Poco tardó en marcharse de la televisión pública para centrarse en su carrera de escritor. Le ha ido muy bien. Es un estajanovista de las letras. Publica un, dos o incluso tres libros al año. ¡Qué fecundidad la suya! A veces uno piensa que puede tener un taller literario trabajando a sus órdenes, como sus admirados Balzac y Dumas. Me inclino, sin embargo, por la opinión de que es un escritor disciplinado que pone el culo en el asiento a las ocho de la mañana y no lo despega hasta la hora de comer. Desde El húsar, la primera novela publicada en 1986, su obra reúne cerca de cuarenta títulos. Es un novelista eficaz y fácil de leer; sabe cómo contar una historia para atraer a un público que busca entretenerse.  

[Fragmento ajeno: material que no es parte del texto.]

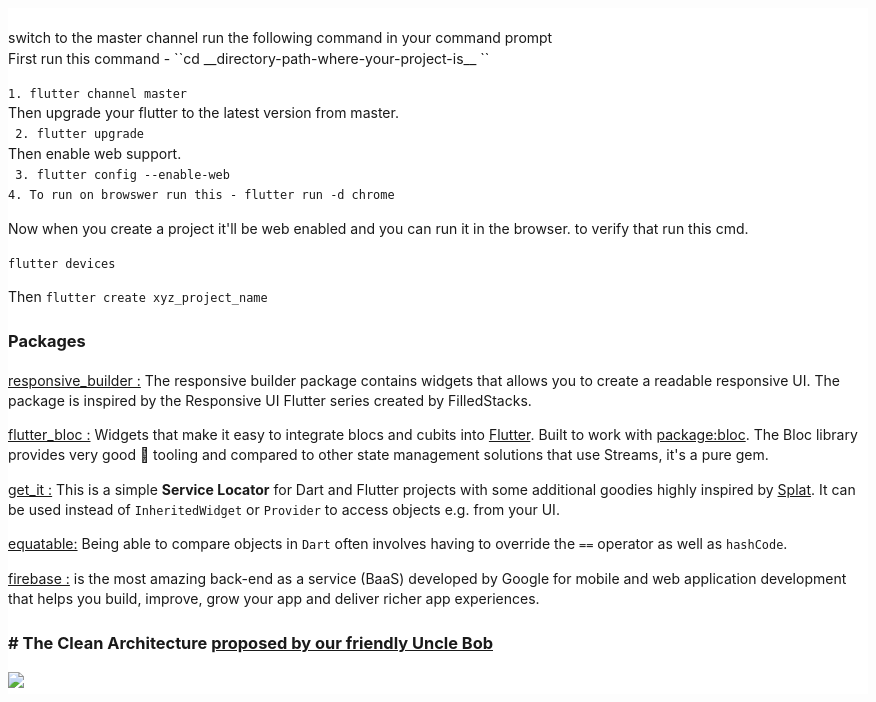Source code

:  <br />
 switch to the master channel run the following command in your command prompt<br />
 First run this command -
 ``cd __directory-path-where-your-project-is__ ``
 <br />

 ``1. flutter channel master``  <br />
 Then upgrade your flutter to the latest version from master.  <br />
`` 2. flutter upgrade``  <br />
Then enable web support.  <br />
`` 3. flutter config --enable-web``  <br />
 ``4. To run on browswer run this - flutter run -d chrome `` <br />

Now when you create a project it'll be web enabled and you can run it in the browser. to verify that run this cmd. <br />

``flutter devices``
 <br />
 
Then
``flutter create xyz_project_name``
 <br />

### Packages 

[responsive_builder :](https://pub.dev/packages/responsive_builder) The responsive builder package contains widgets that allows you to create a readable responsive UI. The package is inspired by the Responsive UI Flutter series created by FilledStacks.

[flutter_bloc :](https://pub.dev/packages/flutter_bloc)  Widgets that make it easy to integrate blocs and cubits into [Flutter](https://flutter.dev/). Built to work with [package:bloc](https://pub.dev/packages/bloc). The Bloc library provides very good 🦄 tooling and compared to other state management solutions that use Streams, it's a pure gem.

[get_it :](https://pub.dev/packages/get_it) This is a simple **Service Locator** for Dart and Flutter projects with some additional goodies highly inspired by [Splat](https://github.com/reactiveui/splat). It can be used instead of `InheritedWidget` or `Provider` to access objects e.g. from your UI.

[equatable:](https://pub.dev/packages/equatable) Being able to compare objects in `Dart` often involves having to override the `==` operator as well as `hashCode`.

[firebase :](https://firebase.google.com/) is the most amazing back-end as a service (BaaS) developed by Google for mobile and web application development that helps you build, improve, grow your app and deliver richer app experiences.


### # The Clean Architecture [proposed by our friendly Uncle Bob](https://blog.cleancoder.com/uncle-bob/2012/08/13/the-clean-architecture.html)

<p float="left">
  <img src="https://user-images.githubusercontent.com/10207753/93004894-e8d48d00-f564-11ea-9f34-8614c783e98a.jpg" height="400" /> 
    <p/>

El escritor tuvo la habilidad de convertirse en un personaje público. Pasó con Antonio Gala y Terenci Moix, a quienes nadie lee hoy. Eran las folclóricas de la literatura, dicho con el debido respeto. El señor Pérez-Reverte cultiva una imagen de lobo de mar de nuestras letras, de hábil polemista con sus artículos y tuits, de francotirador que sabe elegir sus blancos, valiéndose de un discurso estudiadamente bronco y macho que algunos nos sabemos de memoria. Es muy previsible don Arturo si lo has seguido. Lo que nunca le perdonaremos son sus elogios al tirano de nuestro tiempo, que pone como ejemplo de político maquiavélico. ¡Pobre don Nicolás! ¡Cuántas sandeces se han dicho en su nombre!

Regresé a casa de vacío, sin dar con el pirata de la RAE. Haciendo memoria, creo haberme leído media docena de libros suyos. Es imposible ponerse al día con sus obras completas, ya que crecen por meses. Me quedo con El húsar, cuya acción se sitúa en la guerra de la Independencia, y Hombres buenos, que relata las peripecias de dos académicos españoles en la Francia prerrevolucionaria. También me gustó El pintor de batallas

Como decíamos, su literatura portátil es de entretenimiento, escrita con honradez y profesionalidad. En la afirmación de que sus libros sirven para distraerse, sin mayores complejidades, no debe verse asomo de crítica. Ha de haber sitio para todos en la literatura. Cada escritor sabe en qué liga juega. Don Arturo eligió la suya y le salió bien. Es el escritor que más vende en España, además de ser un personaje célebre. Le honra haber dicho que de su obra no quedará nada después de muerto. Porque será verdad.